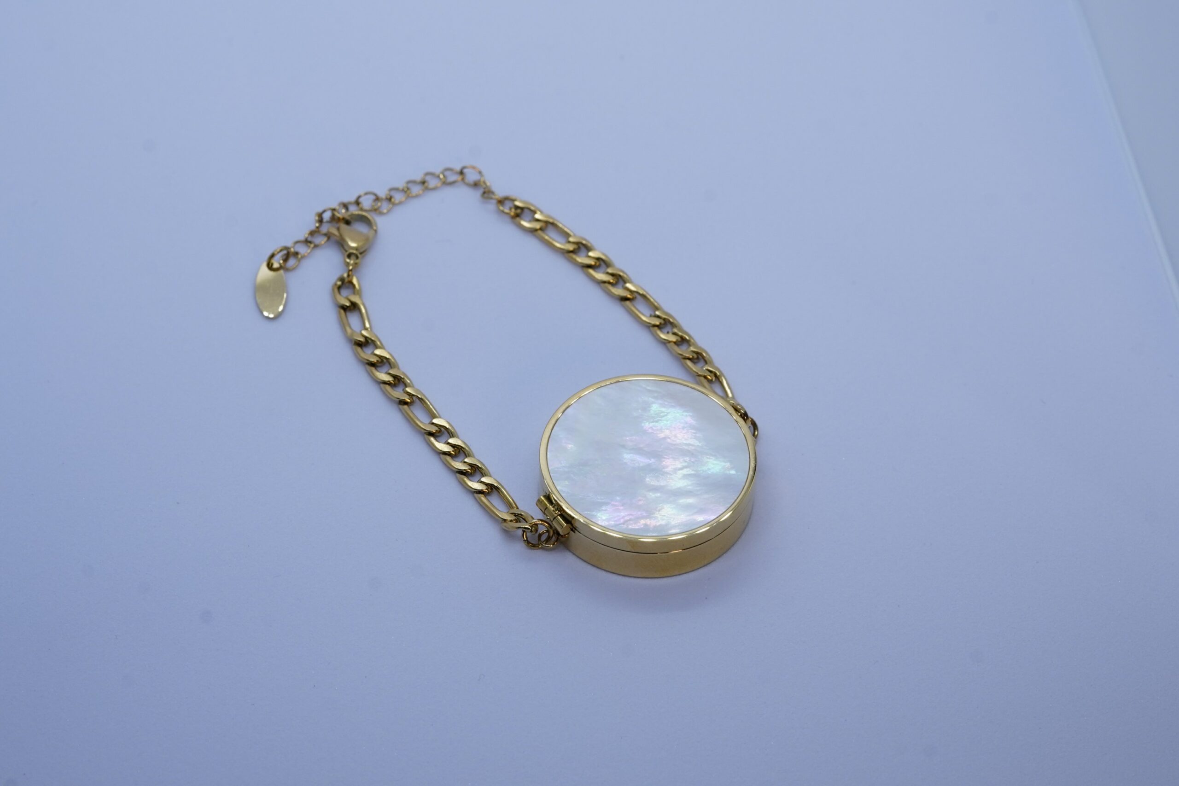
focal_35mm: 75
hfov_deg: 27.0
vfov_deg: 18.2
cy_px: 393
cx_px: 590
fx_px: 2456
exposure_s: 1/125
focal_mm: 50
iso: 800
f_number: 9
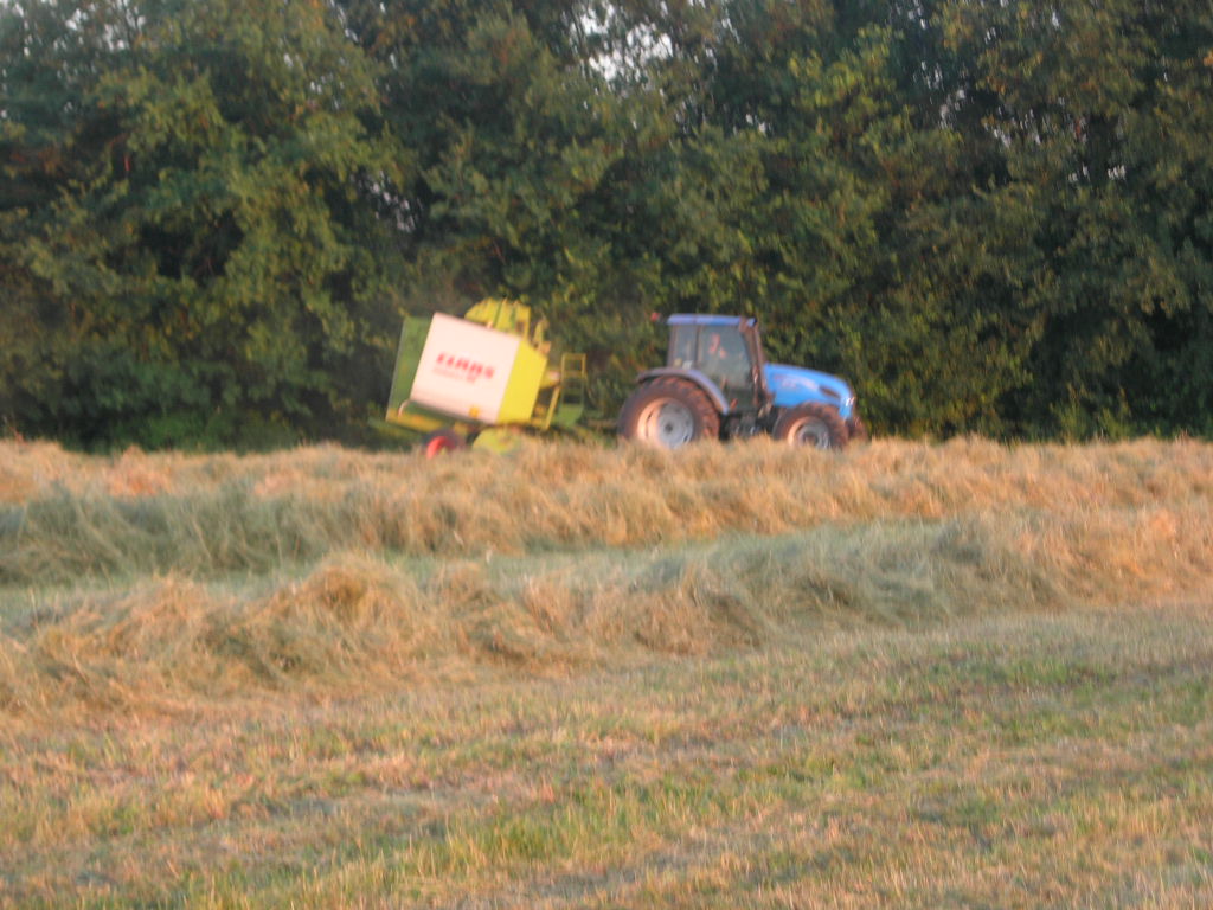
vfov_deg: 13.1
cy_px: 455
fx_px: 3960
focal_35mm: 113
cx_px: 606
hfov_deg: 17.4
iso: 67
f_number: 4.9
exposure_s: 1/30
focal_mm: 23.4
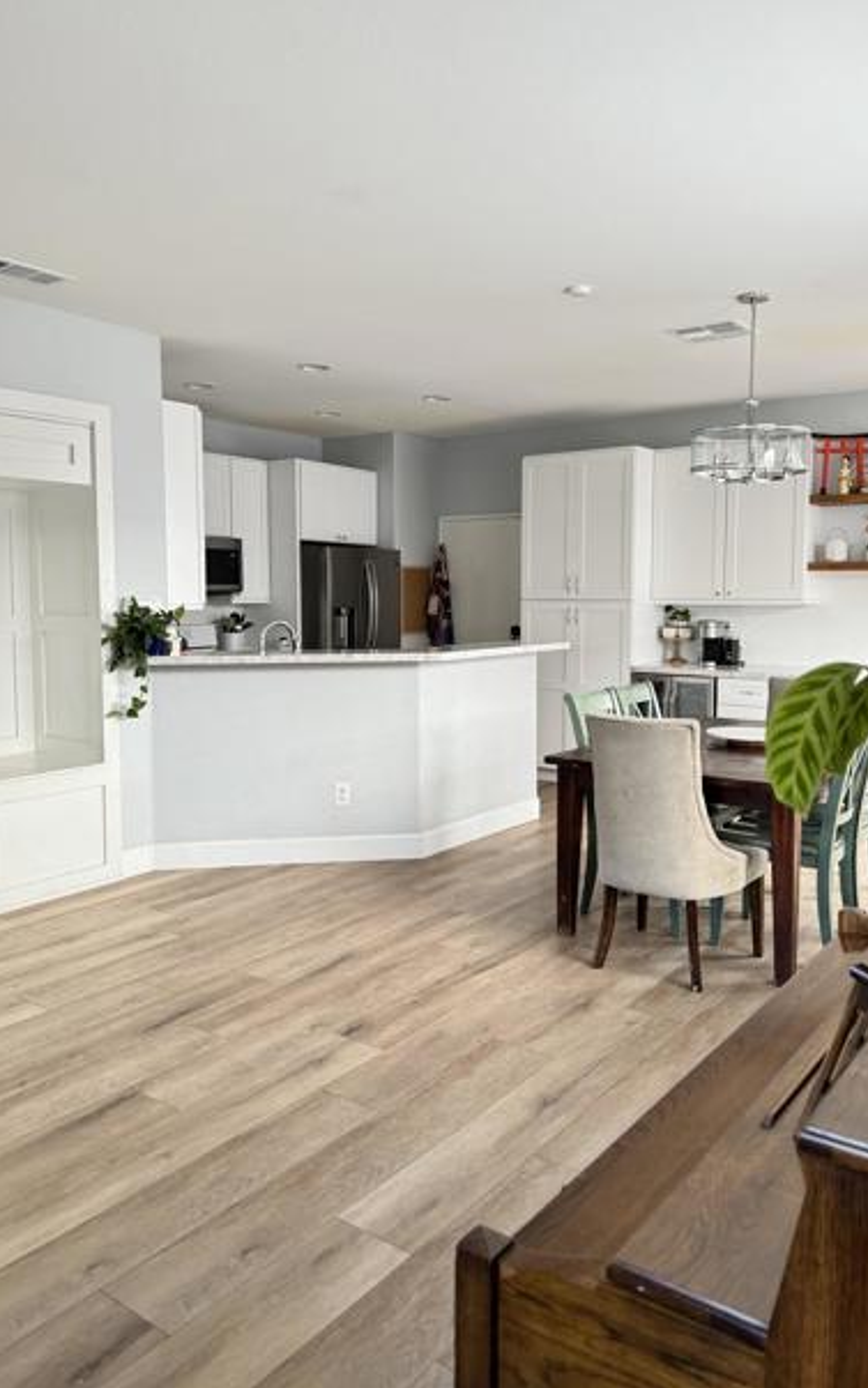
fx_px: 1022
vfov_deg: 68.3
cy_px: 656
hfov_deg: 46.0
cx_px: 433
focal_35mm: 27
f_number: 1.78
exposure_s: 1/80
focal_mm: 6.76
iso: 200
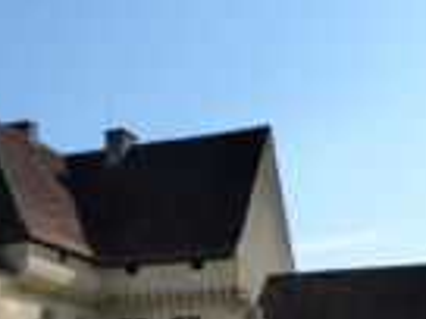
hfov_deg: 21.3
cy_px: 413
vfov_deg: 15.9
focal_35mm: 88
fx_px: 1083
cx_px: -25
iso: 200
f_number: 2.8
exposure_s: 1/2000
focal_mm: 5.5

-- -- --

Work order:
Every entry belongs in the answer exactly as written, but no picture does.

The completed task:
focal_35mm: 75
hfov_deg: 27.0
vfov_deg: 18.2
cy_px: 393
cx_px: 590
fx_px: 2456
exposure_s: 1/125
focal_mm: 50
iso: 800
f_number: 9
vfov_deg: 13.1
cy_px: 455
fx_px: 3960
focal_35mm: 113
cx_px: 606
hfov_deg: 17.4
iso: 67
f_number: 4.9
exposure_s: 1/30
focal_mm: 23.4
fx_px: 1022
vfov_deg: 68.3
cy_px: 656
hfov_deg: 46.0
cx_px: 433
focal_35mm: 27
f_number: 1.78
exposure_s: 1/80
focal_mm: 6.76
iso: 200
hfov_deg: 21.3
cy_px: 413
vfov_deg: 15.9
focal_35mm: 88
fx_px: 1083
cx_px: -25
iso: 200
f_number: 2.8
exposure_s: 1/2000
focal_mm: 5.5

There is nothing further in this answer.